(Sinau Membaca Diri)
Tokoh yang satu ini, barangkali bisa disebut sebagai tokoh
yang apes sepanjang sejarah epos Mahabharata
versi Jawa. Karena setiap kemunculannya, tokoh pewayangan yang satu ini selalu
ditakdirkan mati dalam sekali muncul. Umurnya sangat pendek, hanya beberapa
menit saja dalam setiap pergelaran wayang, baik wayang kulit ataupun wayang wong (wayang orang). Kendati demikian,
tokoh yang satu ini selalu muncul dalam tampilannya yang begitu penuh semangat,
lincah, gesit, trengginas, dan tangkas dalam aksi-aksinya, apalagi ketika di dalam
adegan laganya saat berhadapan dengan para ksatria.
Sayangnya, dalam adegan laga itu,
sang tokoh yang satu ini harus mati di tangannya sendiri. Bukan bunuh diri,
melainkan kerap kali kematiannya itu digambarkan sebagai kecerobohannya
sendiri. Tokoh yang satu ini terbunuh oleh kerisnya sendiri karena ia tidak
cukup hati-hati atau cermat dalam membaca keadaan lawan. Ia terlalu berambisi
untuk menjadi yang menang dalam setiap kali pertempuran. Ia tidak mau jadi yang
kalah. Dia juga over confidence alias terlalu percaya diri
dan menganggap kasektèn yang
dimilikinya sudah sangat mumpuni dan mengungguli para ksatria yang dihadapinya.
Dia juga merasa punya bala tentara yang kuat karena mereka adalah para yaksa (raksasa) yang sakti. Demikianlah
ia menganggap dirinya sebagai sosok jawara.
Tapi, sebelum lebih jauh saya bahas
mengenai tokoh ini, kira-kira siapakah dia sebenarnya? Dia punya julukan
sebagai Cakil. Julukan itu diambil dari ciri fisik raut mukanya yang memiliki
bentuk rahang bawah yang menonjol. Selain itu, julukan itu juga diambil dari
warna suaranya yang mirip orang tercekik dengan nada yang tinggi dan gagap saat
berbicara. Cakil memiliki kebiasaan mengerjap-ngerjap matanya dan memincingkang
dahinya. Namun, sebenarnya ia punya nama yang cukup banyak, yakni Ditya Kala
Gendir Penjalin, Ditya Kala Carang Aking, Kala Klantang Mimis dan Ditya Kala
Plenthong. Jadi, jika dilihat dari namanya maka Cakil digolongkan ke dalam
kelompok raksasa (buta). Hal ini
ditunjukkan melalui kata ditya yang
dalam bahasa Sanskerta dan Jawa Kuno diartikan sebagai raksasa.
Pada tokoh Cakil terdapat
keistimewaan. Terutama dalam penggambarannya pada wayang purwa (wayang kulit). Keistimewaan itu terletak pada tangannya.

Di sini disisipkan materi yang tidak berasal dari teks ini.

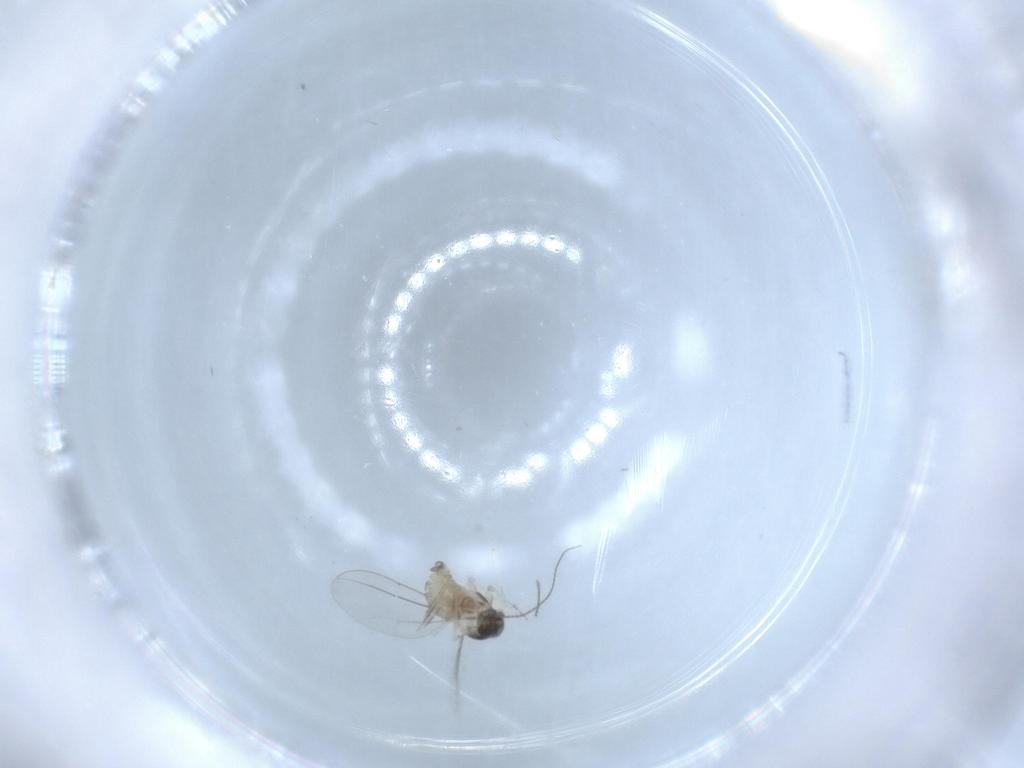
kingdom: Animalia
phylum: Arthropoda
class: Insecta
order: Diptera
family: Cecidomyiidae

Umumnya, bangsa raksasa hanya memiliki satu tangan yang bisa digerakkan.
Tetapi, pada Cakil, meskipun ia seorang raksasa, kedua tangan itu dapat
digerakkan.
Perbedaan ciri tersebut merupakan
salah satu tanda yang menunjukkan kapan tokoh Cakil digubah atau diciptakan.

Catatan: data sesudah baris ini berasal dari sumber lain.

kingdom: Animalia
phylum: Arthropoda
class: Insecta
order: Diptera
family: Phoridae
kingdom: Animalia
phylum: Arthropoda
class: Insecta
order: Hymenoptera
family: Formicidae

Dalam tradisi Jawa, tanda itu digolongkan sebagai “sengkalan memet” atau penanda waktu yang menggunakan
perumpamaan/simbol gambar, simbol-simbol bangunan, arca, atau benda-benda
lainnya. Lantas, apa makna di balik simbol tangan pada Cakil itu jika dilihat
dari sistem sengkalan itu tadi?
Ternyata, usut punya usut, ciri
pada tangan Cakil itu dimaknai sebagai “tangan
yaksa satataning janma” yang artinya tangan raksasa layaknya tangan
manusia. Dari susunan kata tersebut akan tampak bahwa di balik kata-kata yang
tersusun terkandung watak bilangan tertentu. Tangan memiliki watak bilangan 2, yaksa berwatak bilangan angka 5, satataning memiliki sifat angka 5, dan janma memiliki karakter bilangan angka
1, sehingga jika disusun sebagaimana adanya maka watak bilangan pada susunan
kata itu adalah 2551. Tetapi, untuk mengetahui makna angka tersebut maka
pembacaan terhadap susunan angka tersebut dibalik. Jadilah susunan angka 2551
tersebut dibaca sebagai 1552.
Dan, tahukah Anda, jika angka 1552
yang dimaksud adalah angka tahun dalam sistem kalender Jawa yang jika dihitung
dalam sistem kalender Masehi akan didapat angka tahun 1630. Tahun itulah yang
merupakan tahun diciptakannya tokoh Cakil dalam katalog wayang purwa (wayang kulit).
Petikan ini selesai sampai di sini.